Results: First, we constructed a model reproducing cell proliferation dynamics in normal murine colonic crypts; next, we applied the apoptotic mechanism to this model. As a result, we succeeded in simultaneous reproduction of both spatial and temporal changes in distribution of apoptotic cells in murine colonic crypts by determining parameter values in numerical simulations. Through this adjustment process, we were able to predict that stem cells and transit amplifying (TA) cells in each generation must react distinctly from each other, to apoptosis-inducing stimuli.

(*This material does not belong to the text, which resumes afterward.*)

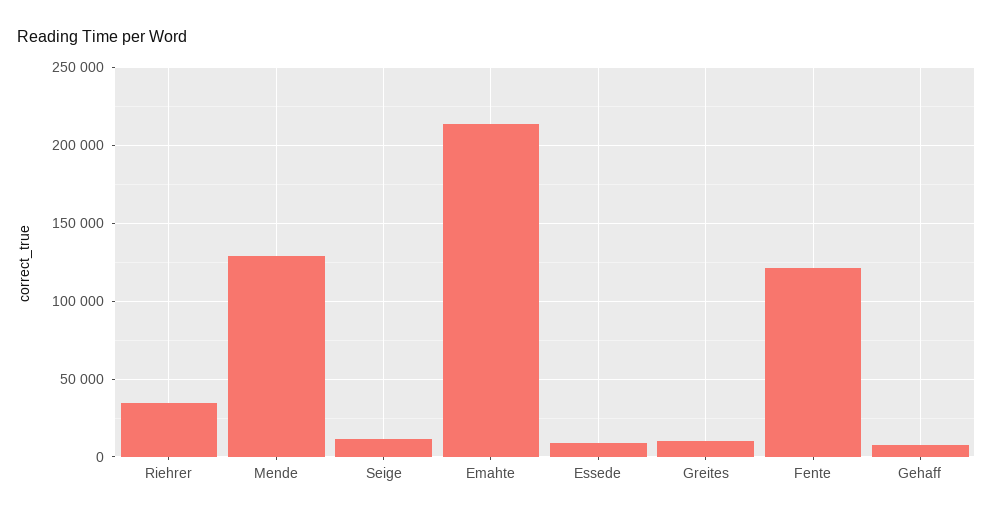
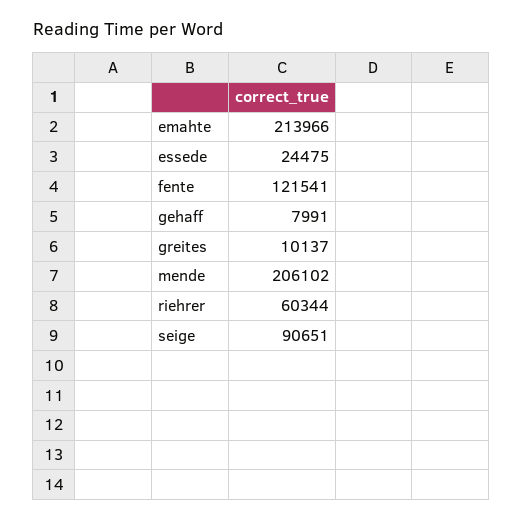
Riehrer: 35000 -> 60344
Mende: 130000 -> 206102
Seige: 10000 -> 90651
Essede: 10000 -> 24475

Conclusions: We constructed a mathematical model with which we could quantitatively describe cell proliferative and apoptotic dynamics in a murine colonic crypt. Using this model, we were able to make novel predictions that sensitivity to apoptosis-inducing stimuli is dependent on cell type.

Figure 1

Model of murine colonic crypt. (a) Modelling of the crypt. A crypt is modelled as a cylindrical surface, which is unfolded to a two‐dimensional surface. Cells are spatially arranged on this rectangular surface whose width and height are given by x and y, respectively. (b) Scenario of cell proliferation and differentiation. Two regions are considered in a crypt. Lower portion of the crypt, whose height is b, is defined as the self‐replication region of stem cells. Within this region, a stem cell divides symmetrically and produces two stem cells with a probability P (0 ≤ P ≤ 1). When it divides asymmetrically, it produces a stem cell and a first‐generation transit amplifying (TA) cell with a probability 1 − P. Outside this region, a stem cell divides symmetrically and produces two‐first‐generation TA cells. Regardless of the region, a TA cell divides symmetrically and differentiates after g‐th divisions.

Figure 2

Modelling of the apoptotic process. (a) Schematic drawing of the apoptotic pathway, starting from DNA damage persisting after induction. This progresses in a stepwise manner. (b) Cells at each stage are assigned with a variable α. After irradiation, cells (α = 1) induce apoptosis with probability Q. Following this, the apoptotic process progresses sequentially with given time durations; between each stage these are assigned as t ₁, t ₂, t ₃, and t _del.

Figure 3

Labelling indices plotted against cell position. Simulation results (red closed diamonds and solid curve) were in good agreement with the experimental data (black closed circles and dashed curve) 13. To obtain these results, parameter values shown in Table 1 were used.

Figure 4

Existing ratio of each cell type. Existing ratios of stem (black circles), transit amplifying (TA) (first generation, red squares), TA (second generation, blue triangles), TA (third generation, green diamonds), and differentiated cells (pink inverted triangles) were plotted against cell position. To obtain these results, the parameter values shown in Table 1 were used.

Figure 5

Spatial and temporal changes of apoptotic indices. (a) Apoptotic indices plotted against cell position (4.5 h after irradiation). (b) Apoptotic indices plotted against time after irradiation. These simulation results (red closed diamonds) were in good agreement with the experimental data 11 (black closed circles). Parameter values shown in Table 1 were used for the simulations.